Download or read book Connotation and Meaning written by Beatriz Garza-Cuarón and published by Walter de Gruyter. This book was released on 2013-08-08 with total page 300 pages. Available in PDF, EPUB and Kindle. Book excerpt:
Download or read book Myself with Others written by Carlos Fuentes and published by Farrar, Straus and Giroux. This book was released on 2013-05-14 with total page 320 pages. Available in PDF, EPUB and Kindle. Book excerpt: In Myself with Others, Fuentes has assembled essays reflecting three of the great elements of his work: autobiography, love of literature, and politics. They include his reflections on his beginning as a writer, his celebrated Harvard University commencement address, and his trenchant examinations of Cervantes, Gabriel Garcia Marquez, and Borges.
Download or read book Let Me Speak written by Domitila Barrios De Chungara and published by NYU Press. This book was released on 2024-05 with total page 352 pages. Available in PDF, EPUB and Kindle. Book excerpt: A classic recounting of a unionists' struggle against exploitation and dictatorship—from within the mines of Bolivia Let Me Speak! is a moving testimony from inside the Bolivian tin mines of the 1970s, by a woman whose life was defined by her defiant struggle against those at the very top of the power structure, the Bolivian elite. Blending firsthand accounts with astute political analysis, Domitila Barrios de Chungara describes the hardships endured by Bolivia’s colossal working class, and her own efforts at organizing women in her mining community. The result is a gripping narrative of class struggle and repression, an important social document that illuminates the reality of capitalist exploitation in the dark mines of 1970s Bolivia and beyond. Twenty-five years after it was first published in English in 1978, the new edition of this classic book includes never-before-translated testimonies gathered in the years just before the book’s translation.
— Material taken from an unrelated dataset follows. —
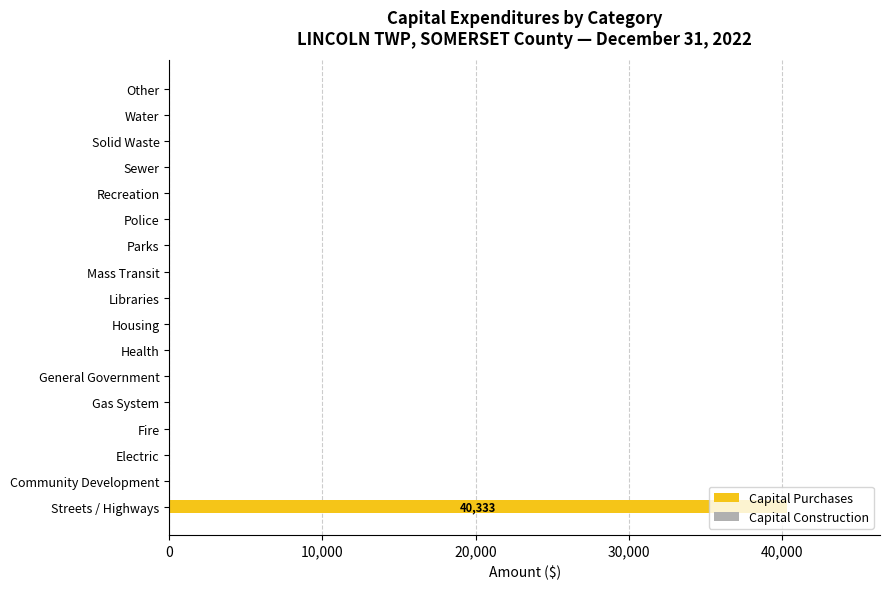

What is the sum of all values?

40333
Let Me Speak picks up Domitila’s life story from the 1977 hunger strike she organized—a rebellion that was instrumental in bringing down the Banzer dictatorship. It then turns to her subsequent exile in Sweden and work as an internationalist seeking solidarity with the Bolivian people in the early 1980s, during the period of the García Meza dictatorship. It concludes with the formation of the Domitila Mobile School in Cochabamba, where her family had been relocated after the mine closures. As we read, we learn from Domitila’s insights into a range of topics, from U.S. imperialism to the environmental crisis, from the challenges of popular resistance in Latin America, to the kind of political organizing we need—all steeped in a conviction that we can, and must, unite social movements with working-class revolt.